Attorney Beth Arnold was trained as a molecular biologist but turned to the law so she could work with a broad range of technologies and help bring products to market. She has been focused on intellectual property law for more than 20 years, the last 13 with the Boston firm of Foley Hoag LLP. She identified some best practices, and big mistakes, that may be crucial for an entrepreneur.

“The first thing to do is to understand whether it’s an idea that is patentable, and that goes to the question of whether something really is new,” said Arnold.

 That process may start with online keyword searches by the inventor for prior patents if their tech sector offers a good selection of technical papers. While the inventor may have to decide whether to enlist an attorney for their search, they also must decide when to file a patent application. Arnold noted that in a highly competitive market, the inventor may not want to wait until the idea is fully fleshed out and documented. “Sometimes you just want to file to get a filing date and do your searching later,” she said.

Arnold warned that while U.S. laws allow an inventor one year of patent protection from the time they “disclose” their research in a venue such as a technical paper until they actually file their application, laws in other countries may allow a foreign competitor to jump on the idea once it has been published. That leads to another key bit of advice from Arnold.

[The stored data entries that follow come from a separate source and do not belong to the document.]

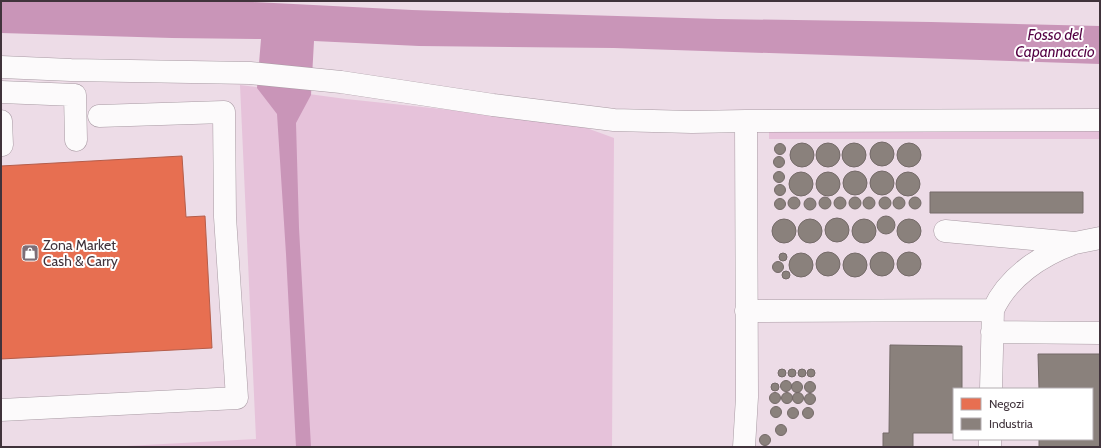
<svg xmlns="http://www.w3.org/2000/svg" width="1101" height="448" viewBox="0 0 1101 448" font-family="Cabin,sans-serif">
  <rect width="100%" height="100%" fill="#eddce7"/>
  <path fill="#e6c2da" d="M240 85 346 99 573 123 614 138 612 447H108L256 439Z
    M769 128H1100V139H769Z"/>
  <path fill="#c995b8" d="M1 1 253 2 412 10 718 19 931 22 1100 26V64L614 48 419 46 314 41 311 95 296 123 299 228 311 447H296L286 254 277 114 257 88 261 39 172 38 1 33Z"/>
  <path fill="#e76f51" stroke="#b55d4a" d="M182 156 186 217 205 216 212 348 1 359V166Z"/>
  <path fill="#8a817c" stroke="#746a68" d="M870 154a12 12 0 1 1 24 0a12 12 0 1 1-24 0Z
    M842 155a12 12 0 1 1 24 0a12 12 0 1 1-24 0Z
    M897 155a12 12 0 1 1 24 0a12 12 0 1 1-24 0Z
    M790 155a12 12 0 1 1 24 0a12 12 0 1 1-24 0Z
    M816 155a12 12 0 1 1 24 0a12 12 0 1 1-24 0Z
    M774.5 149a5.5 5.5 0 1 1 11 0a5.5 5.5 0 1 1-11 0Z
    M773.5 162a5.5 5.5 0 1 1 11 0a5.5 5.5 0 1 1-11 0Z
    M843 183a12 12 0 1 1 24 0a12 12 0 1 1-24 0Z
    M870 183a12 12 0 1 1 24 0a12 12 0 1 1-24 0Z
    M773.5 177a5.5 5.5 0 1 1 11 0a5.5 5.5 0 1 1-11 0Z
    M816 184a12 12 0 1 1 24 0a12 12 0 1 1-24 0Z
    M789 184a12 12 0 1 1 24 0a12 12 0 1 1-24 0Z
    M896 184a12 12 0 1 1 24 0a12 12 0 1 1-24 0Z
    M774.5 190a5.5 5.5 0 1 1 11 0a5.5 5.5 0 1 1-11 0Z
    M930 192H1083V213H930Z
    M849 203a6 6 0 1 1 12 0a6 6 0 1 1-12 0Z
    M879 203a6 6 0 1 1 12 0a6 6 0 1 1-12 0Z
    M863 203a6 6 0 1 1 12 0a6 6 0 1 1-12 0Z
    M834 203a6 6 0 1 1 12 0a6 6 0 1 1-12 0Z
    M909 203a6 6 0 1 1 12 0a6 6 0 1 1-12 0Z
    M819 203a6 6 0 1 1 12 0a6 6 0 1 1-12 0Z
    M788 203a6 6 0 1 1 12 0a6 6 0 1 1-12 0Z
    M893 203a6 6 0 1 1 12 0a6 6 0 1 1-12 0Z
    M804 204a6 6 0 1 1 12 0a6 6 0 1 1-12 0Z
    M774.5 204a5.5 5.5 0 1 1 11 0a5.5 5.5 0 1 1-11 0Z
    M877 225a9 9 0 1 1 18 0a9 9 0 1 1-18 0Z
    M825 230a12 12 0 1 1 24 0a12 12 0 1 1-24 0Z
    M897 231a12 12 0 1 1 24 0a12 12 0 1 1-24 0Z
    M852 231a12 12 0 1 1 24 0a12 12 0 1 1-24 0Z
    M772 231a12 12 0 1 1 24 0a12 12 0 1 1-24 0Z
    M798 231a12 12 0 1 1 24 0a12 12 0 1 1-24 0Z
    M897 264a12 12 0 1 1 24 0a12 12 0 1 1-24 0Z
    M816 264a12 12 0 1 1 24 0a12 12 0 1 1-24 0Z
    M870 264a12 12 0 1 1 24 0a12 12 0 1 1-24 0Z
    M779 257a4 4 0 1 1 8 0a4 4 0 1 1-8 0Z
    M789 265a12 12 0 1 1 24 0a12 12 0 1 1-24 0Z
    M843 265a12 12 0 1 1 24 0a12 12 0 1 1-24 0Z
    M772.5 267a5.5 5.5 0 1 1 11 0a5.5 5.5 0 1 1-11 0Z
    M782 275a4 4 0 1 1 8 0a4 4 0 1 1-8 0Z
    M890 345 962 346V389H954V433H913V447H883V433H889Z
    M1038 354H1100V447H1039V439H1092V389H1039Z
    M778 373a4 4 0 1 1 8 0a4 4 0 1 1-8 0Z
    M788 373a4 4 0 1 1 8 0a4 4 0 1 1-8 0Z
    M798 373a4 4 0 1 1 8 0a4 4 0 1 1-8 0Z
    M807 373a4 4 0 1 1 8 0a4 4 0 1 1-8 0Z
    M780.5 386a5.5 5.5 0 1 1 11 0a5.5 5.5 0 1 1-11 0Z
    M791.5 387a5.5 5.5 0 1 1 11 0a5.5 5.5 0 1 1-11 0Z
    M804.5 387a5.5 5.5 0 1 1 11 0a5.5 5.5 0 1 1-11 0Z
    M771 387a4 4 0 1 1 8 0a4 4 0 1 1-8 0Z
    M781.5 398a5.5 5.5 0 1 1 11 0a5.5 5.5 0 1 1-11 0Z
    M769.5 398a5.5 5.5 0 1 1 11 0a5.5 5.5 0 1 1-11 0Z
    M792.5 398a5.5 5.5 0 1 1 11 0a5.5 5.5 0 1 1-11 0Z
    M804.5 399a5.5 5.5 0 1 1 11 0a5.5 5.5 0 1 1-11 0Z
    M770.5 412a5.5 5.5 0 1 1 11 0a5.5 5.5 0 1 1-11 0Z
    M787.5 413a5.5 5.5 0 1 1 11 0a5.5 5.5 0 1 1-11 0Z
    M802.5 413a5.5 5.5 0 1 1 11 0a5.5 5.5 0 1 1-11 0Z
    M775.5 430a5.5 5.5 0 1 1 11 0a5.5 5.5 0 1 1-11 0Z
    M759.5 440a5.5 5.5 0 1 1 11 0a5.5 5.5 0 1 1-11 0Z"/>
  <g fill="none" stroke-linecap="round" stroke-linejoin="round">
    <g stroke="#a89aa3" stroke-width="23">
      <path id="minor" d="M1 67 71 70 250 73 341 82 493 105 614 120 692 122 746 121
        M1 92 75 95 76 140
        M1 121 2 145
        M945 231 1075 243 1100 238
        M746 311 993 310
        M992 332 1100 333
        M991 389 993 310C1008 277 1041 255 1075 243
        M1 410 237 398 225 217 224 112 99 116
        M744 447 747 397 746 121 1100 120
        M990 447V439"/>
    </g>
    <use href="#minor" stroke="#fcfafb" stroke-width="22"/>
  </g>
  <defs>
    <g id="shop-square" transform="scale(0.9)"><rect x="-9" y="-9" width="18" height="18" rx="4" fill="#7d6e77" stroke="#fff"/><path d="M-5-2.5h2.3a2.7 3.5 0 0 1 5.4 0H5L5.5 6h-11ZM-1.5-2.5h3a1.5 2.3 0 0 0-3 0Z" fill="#fff"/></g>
  </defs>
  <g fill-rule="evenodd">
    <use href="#shop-square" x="30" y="253"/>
  </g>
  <g text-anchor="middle" stroke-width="4" stroke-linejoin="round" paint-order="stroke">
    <g font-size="14" fill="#40333b" stroke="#fff" text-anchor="start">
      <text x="43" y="250">Zona Market<tspan x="43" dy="16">Cash &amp; Carry</tspan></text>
    </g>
    <g font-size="15" font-style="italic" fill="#540043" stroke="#fff">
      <text x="1055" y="40">Fosso del<tspan x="1055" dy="17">Capannaccio</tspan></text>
    </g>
  </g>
  <rect width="1101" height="448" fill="none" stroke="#40333b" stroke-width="4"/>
  <rect x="953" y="388" width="140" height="52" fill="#ffffff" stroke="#b3adb1"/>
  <rect x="961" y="398" width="20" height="12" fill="#e76f51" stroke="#b3adb1"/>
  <text x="989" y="408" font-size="12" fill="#40333b">Negozi</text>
  <rect x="961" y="418" width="20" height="12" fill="#8a817c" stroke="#b3adb1"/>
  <text x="989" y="428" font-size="12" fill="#40333b">Industria</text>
</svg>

“You really should be hesitant about talking to too many people about it. You could tell it to someone and they could go file before you,” she warned. If the inventor is going to discuss their invention with a friend or coworker at the search stage or in shaping the idea or lining up funding, there should be a confidentiality agreement. In addition, the inventor needs to guard against working too closely with peers on ideas, or the coworker could stake a claim as a collaborator, she said.

Often inventors are put off by the cost of a patent, Arnold said, particularly for a complicated technology. “The cost associated with a patent application is really in developing the idea. The patent attorney takes the idea and fleshes it out and translates it so no one can design around it,” she said. As with most legal activity, attorney time spent on a project means cost. Yet, there are ways to minimize hours and costs.

Communication is key, with the inventor helping to think through the invention and prove that there is no equivalent, patented technology. She said that in selecting a patent attorney, “You want to have someone you have a good rapport with, and someone who is an expert in your technology area.”

Getting a patent can be a race, “so you want someone who has the same sense of urgency that you do, and someone who will be available to you,” she said.

Word of mouth may lead an inventor to a good attorney, but Arnold also advises inventors to look at larger firms that have dedicated IP law practices. “There’s a skill that the attorney brings to the table, but there also is a lot of administrative and support work involved in patent law,” she said.